A Year of Covid-19 in Ohio

COVID-19 Featured Local News

Today marks a grim anniversary in the state of Ohio.

The first Covid-19 cases in the state were confirmed one year ago on March 9, 2020, which resulted in Governor Mike Dewine declaring a state of emergency and issuing his first executive order regarding the pandemic.

“It is a grim anniversary, but it is an anniversary with promise because our numbers are coming down dramatically and our vaccines are increasing dramatically and it is indeed possible to see the end of the pandemic,” said Dr.
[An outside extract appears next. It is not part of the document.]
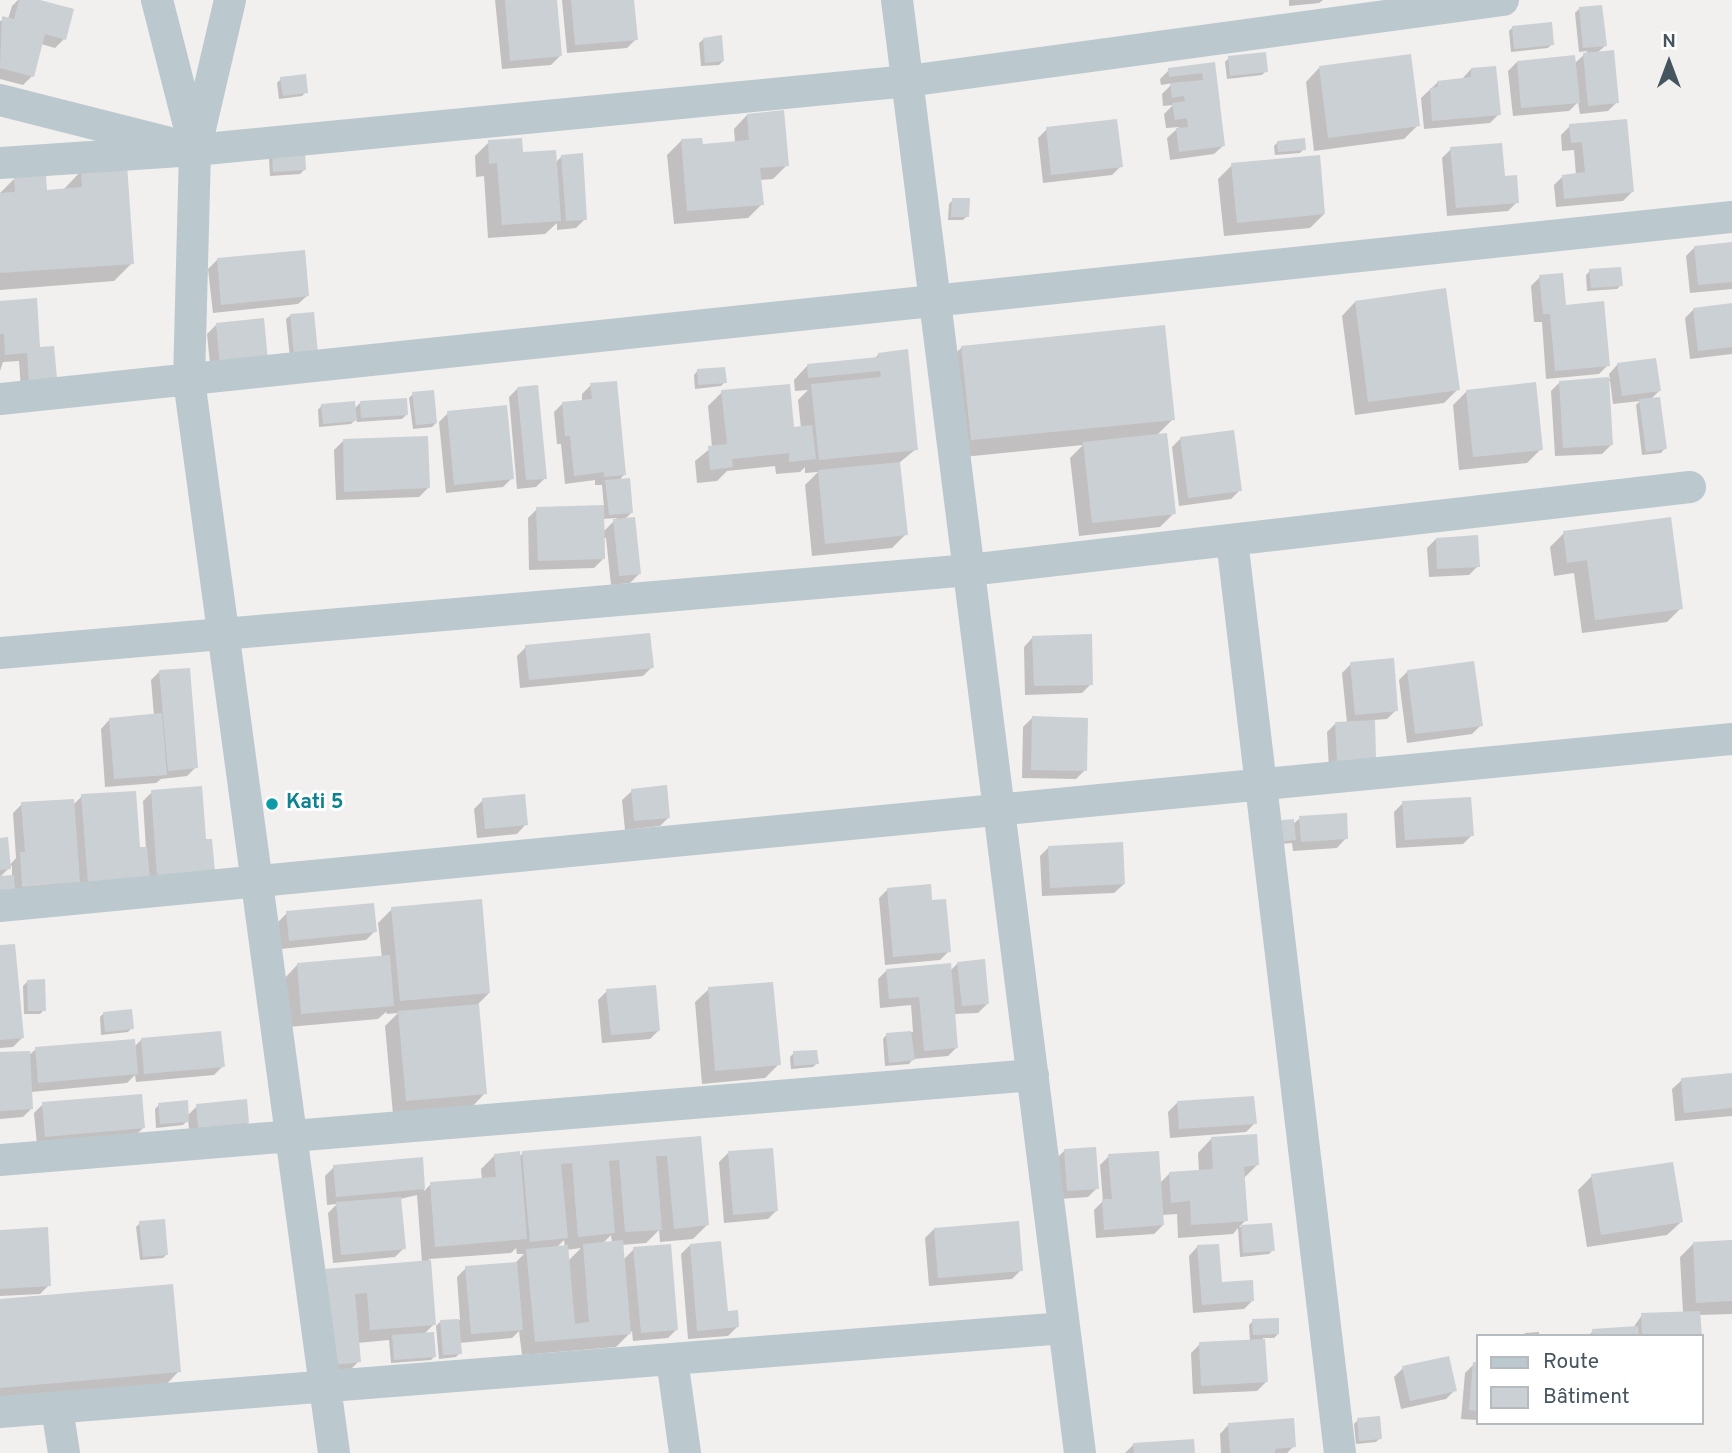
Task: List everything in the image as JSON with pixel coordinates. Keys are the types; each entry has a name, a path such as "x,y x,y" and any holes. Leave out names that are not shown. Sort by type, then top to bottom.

Jack Butterfield, Zanesville Muskingum County Health Department medical director.

Muskingum County will see its’ death toll increase to 121 today due to a data reconciliation process completed by the health department.

“Went back through. Made sure that anybody on our list was correctly on there, demographics were right, cause of death was correct. Then I went back through anybody that wasn’t on the list, added them to our list and just basically confirmed they were a case, we had worked it, they were a resident in our county and then we updated cause of death to include Covid-19 plus whatever else was on there,” said Kaili Shaffer, Muskingum County Health Department epidemiologist.

The county now has three different vaccines available to the public. The Pfizer and Moderna vaccines require two does to become fully vaccinated, while the Johnson & Johnson vaccine requires only one. The one step vaccine is less effective in preventing a person from contracting the illness, but has proven extremely effective in preventing Covid deaths.

“The bottom line is so far Johnson & Johnson has been shown to be 100 percent effective in preventing death, not near 100 percent, 100 percent. The bottom line is survival and that makes Johnson & Johnson just as important as the other two,” said Dr. Butterfield.

On Thursday vaccine eligibility will expand further to include anyone 50 and older and those under 50 who have type II diabetes or end stage renal disease.